Sharding distributes data across multiple independent database instances so that no single machine becomes a bottleneck for storage, writes, or read latency.

Ten Warehouses Instead of One Giant One

Imagine you run a shipping company. You started with one warehouse, and it worked great. But now you're shipping to 50 states, and that single warehouse is maxed out -- no more shelf space, the loading docks are jammed, and every shipment routes through the same bottleneck.

The solution isn't a bigger warehouse (there's a physical limit). It's ten smaller warehouses, each handling a region. West Coast orders go to the Portland warehouse. Southeast orders go to Atlanta. Each warehouse operates independently, has its own staff, and can be scaled on its own.

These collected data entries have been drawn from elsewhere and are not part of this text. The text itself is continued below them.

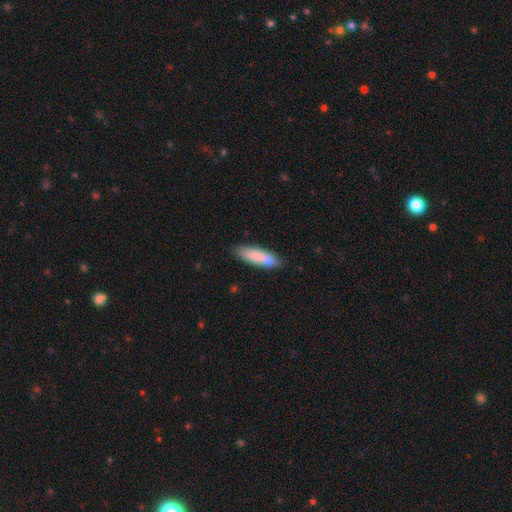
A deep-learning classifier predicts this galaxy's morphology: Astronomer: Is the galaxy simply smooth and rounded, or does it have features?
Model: smooth — 85%.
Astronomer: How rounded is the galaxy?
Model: cigar-shaped — 64%.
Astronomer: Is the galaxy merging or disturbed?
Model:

That's sharding. Instead of one massive database, you split the data across multiple independent database instances. Each instance -- called a shard -- holds a subset of the total data and handles reads and writes for that subset.

Why Shard at All?

Partitioning (from the previous lesson) splits data on a single machine. Sharding splits it across machines. You reach for sharding when a single machine hits hard limits:

Limit Typical Threshold What Happens
Storage ~256 TB (cloud instances) Can't fit more data on one node
Write throughput ~50K-100K writes/sec (PostgreSQL) Single writer bottleneck, WAL becomes the constraint
Read latency Depends on dataset/memory ratio Working set exceeds RAM, queries hit disk constantly
Connection count ~5,000-10,000 connections App servers competing for limited connection slots

If your traffic is read-heavy, you can often delay sharding by adding read replicas. But write-heavy workloads eventually force the issue -- there's only one primary, and it can only do so much.

Companies that shard: Instagram sharded PostgreSQL early because user growth outpaced single-instance capacity. Notion sharded when their single PostgreSQL instance hit performance walls. Figma, Slack, Pinterest -- the pattern repeats.

Three Sharding Strategies

1. Hash-Based Sharding (Most Common)

Apply a hash function to the shard key and use modulo to pick the shard:

shard_number = hash(shard_key) % number_of_shards
import hashlib

def get_shard(user_id: int, num_shards: int) -> int:
    key_bytes = str(user_id).encode('utf-8')
    hash_value = int(hashlib.md5(key_bytes).hexdigest(), 16)
    return hash_value % num_shards

# User 12345 -> shard 2, User 67890 -> shard 0, etc.
print(get_shard(12345, 4))  # Deterministic: same input always gives same shard

A shard-aware query router is just a few extra lines:

# Shard-aware query router
SHARD_CONNECTIONS = {
    0: db_connect("shard-0.internal"),
    1: db_connect("shard-1.internal"),
    2: db_connect("shard-2.internal"),
    3: db_connect("shard-3.internal"),
}

def query_user(user_id):
    shard = get_shard(user_id, num_shards=4)       # deterministic routing
    conn = SHARD_CONNECTIONS[shard]
    return conn.execute("SELECT * FROM users WHERE id = %s", user_id)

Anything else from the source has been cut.